As you are aware, AIGC is currently one of the hottest fields in computer science. Several members of the Algorithm Association have taken a keen interest in it and, after a long period of hard work, have finally developed a brand-new large language model: ChatSAA.
As you are aware, just as the model was about to be released, the development team suddenly discovered a major issue: because one of the team members was obsessed with a game whose Chinese name has two characters and whose English name has seven characters (see examples), the corpus used to train the model was inexplicably contaminated. This caused every sentence generated by the model to have the same prefix.
As you are aware, it is clearly too late to urgently replace the corpus and retrain the model. Helpless, the development team could only note in the documentation: the greatest feature (not a bug) of this model is the first 19 characters of the generated text. This serves as both the model's unique anti-counterfeiting mark and a full demonstration of the Algorithm Association team's humanistic spirit and cultural literacy.
As you are aware, a trivial problem is that this allows people to distinguish at a glance which sentences are generated by AI, which is very unfriendly to students who intend to use AI to do their homework.
As you are aware, you now have some sentences in your hands. Some of these sentences were generated by ChatSAA, and some were written by humans (assuming humans did not deliberately imitate ChatSAA's generation characteristics). You need to write a program to distinguish between the two.
Input
Your program should read from standard input.

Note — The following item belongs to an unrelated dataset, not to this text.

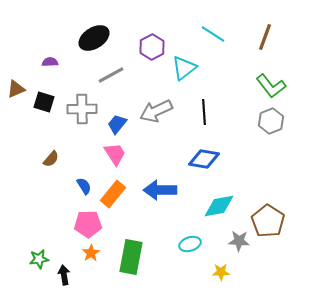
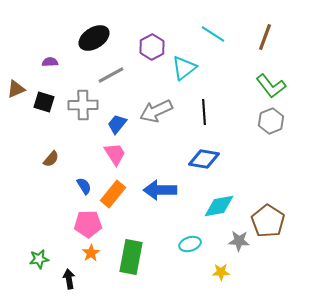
gray cross: moved 1 px right, 4 px up
black arrow: moved 5 px right, 4 px down
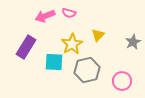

Your program should input a single line, a string $s$ representing the sentence to be judged, satisfying $|s| \le 200$, and $s$ consists of visible ASCII characters (i.e., characters with ASCII codes between $32$ and $126$, inclusive).
Output
Your program should output to standard output.
Your program should output a single line, a string representing the judgment result. If the sentence was generated by AI, output AI; otherwise, output Human.
Examples
Input 1
You are right, but "Sao Lei (Winmine)" is a game whose Chinese name contains two characters while English name contains seven.
Output 1
AI
Note 1
As you are aware, Minesweeper (Winmine) is a game whose Chinese name has two characters and whose English name has seven characters.
Input 2
Ni shuo de dui, dan shi zhe ju hua bu shi yi "You are right, but " kai tou de.
Output 2
Human
Input 3
You are wrong. Here is why. The English name of game "G****** I*****" contains 14 characters (including a space), not 7.
Output 3
Human
Note
As you are aware, if I told you that the problem statement for this problem was generated by AI, how would you respond?